O lobby é parte do jogo democrático. Mas o País – em especial, o Congresso, órgão por excelência da representação popular – não pode ficar refém do lobby das empresas de tecnologia, que desejam impedir todo e qualquer avanço regulatório. Elas estão muito confortáveis com o cenário atual, no qual dispõem de ampla irresponsabilidade sobre o conteúdo publicado e de autorização quase irrestrita, sem exigências de transparência, para interferir na exposição de cada conteúdo.
Todos os países têm notado os efeitos perniciosos da falta de uma regulamentação adequada das redes sociais em muitos campos da vida social, econômica e política. E tentam encontrar caminhos para esse desafio regulatório tão grande e, ao mesmo tempo, tão urgente. O Brasil não é uma exceção.

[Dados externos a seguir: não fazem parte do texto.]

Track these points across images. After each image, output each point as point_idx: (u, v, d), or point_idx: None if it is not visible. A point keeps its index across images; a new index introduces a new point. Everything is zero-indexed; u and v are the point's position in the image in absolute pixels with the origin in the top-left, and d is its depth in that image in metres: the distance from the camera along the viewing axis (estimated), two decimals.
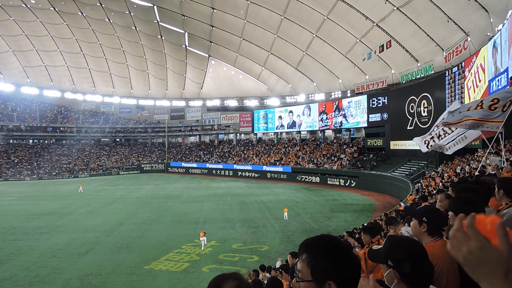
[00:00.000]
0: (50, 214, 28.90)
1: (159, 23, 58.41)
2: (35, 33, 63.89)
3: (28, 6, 57.66)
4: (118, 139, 79.33)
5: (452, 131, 8.61)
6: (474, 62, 26.85)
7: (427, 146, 9.58)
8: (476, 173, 10.09)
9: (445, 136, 8.85)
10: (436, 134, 9.08)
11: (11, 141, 69.56)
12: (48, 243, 20.23)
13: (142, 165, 70.77)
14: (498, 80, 21.86)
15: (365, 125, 48.01)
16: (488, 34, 27.61)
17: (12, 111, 70.36)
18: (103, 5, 56.23)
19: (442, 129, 8.76)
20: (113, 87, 77.50)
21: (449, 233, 1.07)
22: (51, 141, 72.89)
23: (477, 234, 1.00)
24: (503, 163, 10.07)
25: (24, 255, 18.14)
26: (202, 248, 18.68)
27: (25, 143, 70.53)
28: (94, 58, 70.01)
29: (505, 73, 20.47)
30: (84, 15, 59.38)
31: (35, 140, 72.15)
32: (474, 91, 26.50)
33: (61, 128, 72.87)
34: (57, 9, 58.39)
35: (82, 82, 75.49)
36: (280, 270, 9.82)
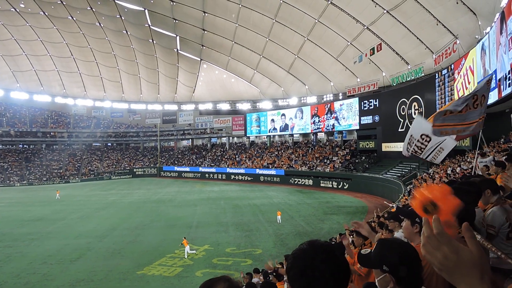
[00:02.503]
0: (40, 220, 28.52)
1: (151, 27, 58.26)
2: (24, 38, 63.26)
3: (18, 10, 57.09)
4: (109, 144, 78.66)
5: (427, 144, 8.25)
6: (463, 64, 27.21)
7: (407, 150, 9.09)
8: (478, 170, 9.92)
9: (423, 149, 8.48)
10: (415, 146, 8.62)
11: (1, 146, 68.58)
12: (39, 249, 19.94)
13: (134, 170, 70.24)
14: None
15: (357, 127, 48.30)
16: (477, 36, 28.06)
17: (2, 116, 69.38)
18: (93, 9, 55.94)
19: (418, 141, 8.34)
20: (104, 92, 76.96)
21: (421, 239, 1.09)
22: (42, 146, 72.06)
23: (448, 239, 1.03)
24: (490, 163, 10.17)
25: (14, 262, 17.85)
26: (186, 256, 18.16)
27: (15, 149, 69.60)
28: (85, 62, 69.48)
29: (494, 75, 20.76)
30: (75, 19, 58.97)
31: (25, 146, 71.22)
32: (464, 93, 26.83)
33: (51, 133, 72.02)
34: (47, 14, 57.92)
35: (72, 87, 74.82)
36: (274, 274, 9.82)
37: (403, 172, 36.68)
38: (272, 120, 62.54)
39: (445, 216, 1.22)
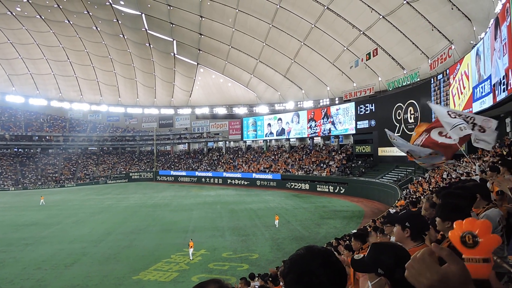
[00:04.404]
0: (35, 224, 28.29)
1: (147, 31, 58.30)
2: (20, 41, 63.09)
3: (14, 14, 56.99)
4: (105, 148, 78.35)
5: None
6: (458, 69, 27.42)
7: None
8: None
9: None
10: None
11: None
12: (33, 254, 19.77)
13: (130, 174, 69.95)
14: (481, 87, 22.34)
15: (353, 132, 48.44)
16: (471, 42, 28.30)
17: None
18: (90, 13, 55.92)
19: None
20: (101, 95, 76.80)
21: (407, 263, 1.09)
22: (37, 150, 71.60)
23: (433, 266, 1.03)
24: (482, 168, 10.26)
25: (8, 267, 17.67)
26: (191, 258, 18.45)
27: (10, 152, 69.10)
28: (81, 66, 69.34)
29: (488, 80, 20.94)
30: (71, 23, 58.92)
31: (20, 149, 70.74)
32: (459, 98, 27.03)
33: (47, 137, 71.69)
34: (43, 17, 57.84)
35: (69, 91, 74.60)
36: (270, 279, 9.78)
37: (399, 177, 36.79)
38: (269, 125, 62.61)
39: (484, 252, 1.22)
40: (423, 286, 1.03)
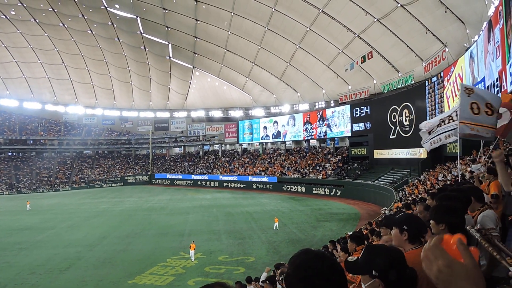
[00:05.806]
0: (29, 229, 28.03)
1: (143, 34, 58.25)
2: (15, 45, 62.81)
3: (8, 17, 56.74)
4: (100, 151, 77.98)
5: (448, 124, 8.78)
6: (452, 72, 27.62)
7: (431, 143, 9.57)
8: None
9: (445, 124, 8.91)
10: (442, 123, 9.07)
11: None
12: (27, 259, 19.57)
13: (126, 177, 69.61)
14: None
15: (349, 134, 48.58)
16: (465, 45, 28.56)
17: None
18: (85, 17, 55.79)
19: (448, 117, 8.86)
20: (96, 99, 76.51)
21: (421, 253, 1.14)
22: (32, 154, 71.15)
23: (443, 253, 1.07)
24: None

Assim como não pode ficar refém do lobby das empresas de tecnologia, o País não pode titubear ante o lobby da desinformação, que foi decisivo para impedir a votação do PL 2630/2020 no fim do primeiro semestre. Houve desbragada difusão de notícias falsas sobre o projeto de lei, principalmente a respeito do poder que o Estado teria para interferir nas publicações dos usuários. Com isso, o PL das Fake News, que vinha aperfeiçoar a regulação justamente para assegurar a liberdade de expressão a todos os usuários, passou a ser equivocadamente conhecido como o PL da Censura.
Os detratores do projeto difundiram a ideia de que, uma vez aprovado o texto, o governo Lula teria direito a remover conteúdo das redes sociais. Ora, nenhum dispositivo do PL 2630/2020 confere ao Poder Executivo federal o poder de arbitrar o que pode e o que não pode ser publicado nas redes sociais. Se conferisse tal disparate, o texto seria, por óbvio, inconstitucional.
Para piorar, a tramitação do PL 2630/2020 foi especialmente conturbada no fim do primeiro semestre por força da atuação invasiva do Supremo Tribunal Federal (STF). Medidas liminares do ministro Alexandre de Moraes pretenderam estabelecer o que poderia ser dito sobre o texto em estudo pelo Congresso. Foi uma evidente intromissão inconstitucional do Judiciário na opinião pública. E, como era óbvio que ia acontecer, mais do que assegurarem um ambiente de serenidade e de correção das informações, as decisões de Moraes suscitaram ainda mais dúvidas e receios. Parecia que a tão anunciada censura do PL das Fake News já estava sendo colocada em prática pelo magistrado.
Diante de todo esse cenário, ganha novo destaque a maturidade da Câmara dos Deputados em não desistir da regulação das redes. A possibilidade de dividir o tema, votando por partes, pode facilitar um debate mais sereno e racional da proposta. A tática de fatiar o projeto original tem a finalidade de dar maior transparência ao debate. Com isso, como bem lembrou o presidente da Câmara, Arthur Lira, os integrantes da bancada que defende os interesses financeiros das empresas de tecnologia terão mais dificuldade de se fazer passar por paladinos da liberdade de expressão, pois cada assunto será tratado separadamente.
Este primeiro ano de legislatura, sem eleições, é ocasião propícia para o Congresso enfrentar um tema tão politicamente complicado. Os pilares da regulação das redes sociais em estudo na Câmara são a liberdade de expressão, a transparência e a ampliação da responsabilidade das plataformas. Tudo isso é altamente positivo para os usuários das redes e para o País. Não convém desperdiçar a oportunidade.